Le joueur, ce Mac Guyver du puzzle
Apprendre à repérer ces chemins et à les utiliser intelligemment est l’une des grandes satisfactions offertes par le jeu, qui place une grande confiance dans notre intelligence. Le joueur selon Supraland, c’est un joueur en alerte permanente, guettant la logique cachée derrière les matières et l’agencement du décor. C’est un joueur qui expérimente sans relâche et n’attend aucune solution prémâchée ni indice appuyé : une sorte de Mac Guyver du puzzle-game en somme. C’est de cette idée du joueur comme bricoleur de génie que vient parfois l’impression, devant une solution officielle, d’avoir exploité un bug ou une limite du jeu, d’avoir créé son propre chemin hors du cadre prévu : de fait, ce n’est presque jamais le cas. Les solutions canoniques sont elles-même d’improbables bricolages entre nos pouvoirs et l’espace de jeu, et confinent parfois à la limite du pensable. Cette approche a ses grandes satisfactions, quand on sort victorieux d’un bourbier à penser. A l’inverse, on pourra aussi rester sérieusement coincé, même si un système d’aide déclenché en cas de blocage tente de nous remettre sur la piste.

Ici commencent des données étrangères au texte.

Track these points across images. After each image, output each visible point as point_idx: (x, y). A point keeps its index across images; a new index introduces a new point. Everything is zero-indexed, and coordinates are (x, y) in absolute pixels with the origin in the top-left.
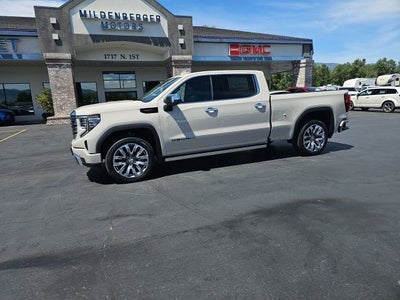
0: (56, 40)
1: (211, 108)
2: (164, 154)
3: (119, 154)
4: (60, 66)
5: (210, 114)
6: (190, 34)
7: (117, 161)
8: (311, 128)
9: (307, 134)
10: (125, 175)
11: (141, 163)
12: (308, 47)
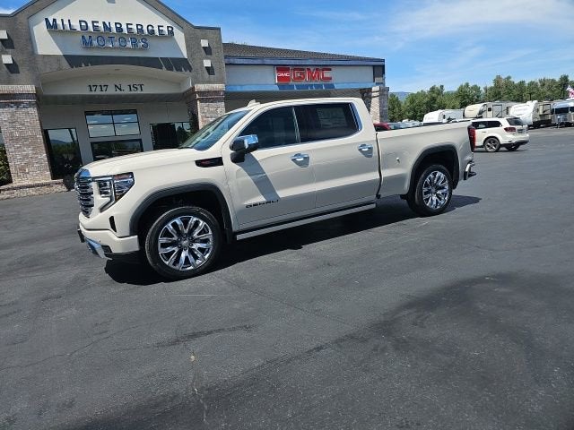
0: (7, 65)
1: (298, 155)
2: (235, 229)
3: (167, 234)
4: (18, 105)
5: (299, 163)
6: (219, 54)
7: (164, 246)
8: (431, 176)
9: (427, 186)
10: (177, 267)
11: (202, 245)
12: (378, 69)
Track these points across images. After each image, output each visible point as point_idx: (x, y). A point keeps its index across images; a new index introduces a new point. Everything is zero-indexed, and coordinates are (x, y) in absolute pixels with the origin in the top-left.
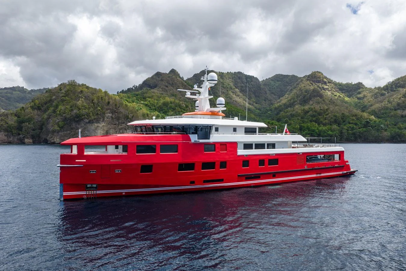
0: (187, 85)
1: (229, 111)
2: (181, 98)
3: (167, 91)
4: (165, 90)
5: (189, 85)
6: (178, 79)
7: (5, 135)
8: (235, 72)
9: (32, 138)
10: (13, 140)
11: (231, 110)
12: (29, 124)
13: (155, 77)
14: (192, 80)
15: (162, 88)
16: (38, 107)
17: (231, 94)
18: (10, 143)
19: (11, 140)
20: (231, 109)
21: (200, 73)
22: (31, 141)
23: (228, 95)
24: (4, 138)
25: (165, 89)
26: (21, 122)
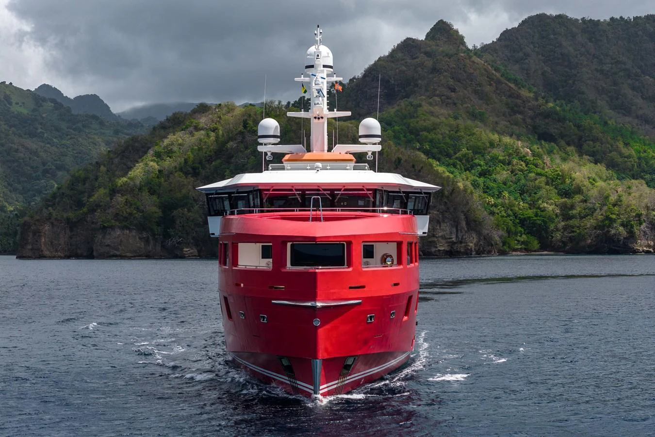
0: (502, 79)
1: (639, 158)
2: (496, 123)
3: (455, 104)
4: (449, 101)
5: (509, 80)
6: (474, 62)
7: (140, 238)
8: (636, 18)
9: (197, 245)
10: (154, 251)
11: (645, 154)
12: (189, 211)
13: (400, 55)
14: (496, 51)
15: (440, 96)
16: (194, 169)
17: (630, 93)
18: (148, 256)
19: (151, 249)
20: (645, 152)
21: (520, 25)
22: (194, 251)
23: (617, 99)
24: (138, 245)
25: (448, 98)
26: (168, 208)
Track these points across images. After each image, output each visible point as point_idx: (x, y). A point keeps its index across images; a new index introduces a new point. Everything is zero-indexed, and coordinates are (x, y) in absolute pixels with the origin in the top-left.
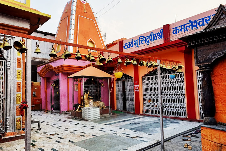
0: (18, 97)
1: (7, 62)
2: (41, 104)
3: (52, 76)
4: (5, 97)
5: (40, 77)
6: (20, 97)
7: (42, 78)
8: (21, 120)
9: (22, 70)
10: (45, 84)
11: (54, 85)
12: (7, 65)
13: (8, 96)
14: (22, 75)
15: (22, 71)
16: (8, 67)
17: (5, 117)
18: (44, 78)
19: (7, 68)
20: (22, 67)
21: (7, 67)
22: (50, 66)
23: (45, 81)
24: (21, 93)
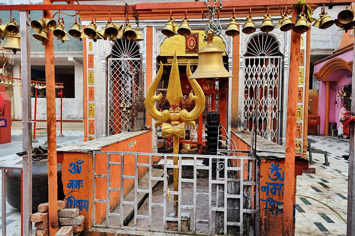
0: (299, 110)
1: (283, 58)
2: (318, 126)
3: (341, 78)
4: (280, 109)
5: (318, 82)
6: (300, 111)
7: (321, 82)
8: (302, 145)
9: (305, 69)
10: (328, 93)
11: (345, 95)
12: (283, 63)
13: (284, 108)
14: (305, 77)
15: (305, 71)
16: (285, 66)
17: (279, 138)
18: (325, 82)
19: (283, 68)
20: (305, 65)
21: (283, 65)
22: (340, 60)
23: (327, 86)
24: (303, 104)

Si le jeu ne fait pas toujours preuve de pédagogie s’agissant d’introduire ses mécaniques les plus retorses, ses meilleures énigmes n’en sont pas moins de pures merveilles. Construites comme de grandes suites d’actions dans un espace parfois très grand, elle mêlent ce qui a été appris tout au long du jeu et créativité sur le fil. Certaines d’entre elles portent sur des circuits électriques qu’il faudra bricoler tant bien que mal avec ce qui est à portée de clic ; d’autres reposent sur la coloration d’objets par des machines à peindre, dont la manipulation elle-même est une énigme en soi. On n’en dira pas plus, sinon que les interactions surprenantes sont nombreuses jusqu’au dernier boss, qui est en fait un grand puzzle sous-pression, à la fois tordu et logique, articulant une dernière fois les principales ficelles du jeu.
L’autre boss (il y en a deux) est en revanche moins satisfaisant, et pour cause : il se joue sur le mode du FPS, mode que le jeu réactive de temps en temps quand il fait surgir des ennemis par petites vagues vite éliminées. Ces phases sont complètement à côté de la plaque, et sont clairement la mécanique de trop pour Supraland qui trahit là son esprit de « super-mod », son léger manque de maturité : il aurait été meilleur sans ce versant qui n’apporte rien, sinon une carotte pour la progression, par l’entremise des pièces lâchées par les ennemis – à échanger contre des améliorations du gameplay (tir, saut, etc…) -. Au rang des impairs, citons aussi la difficulté à utiliser le rayon violet, mal expliqué et dont le comportement physique part parfois en vrille. Ces quelques maladresses mises à part, l’ambition folle et l’intelligence de Supraland s’avèrent surtout payantes, tant il se montre généreux, riche de quelques énigmes de haut vol et susceptible d’absorber son joueur des heures durant alors qu’il s’était juste lancé pour une petite partie de trente minutes.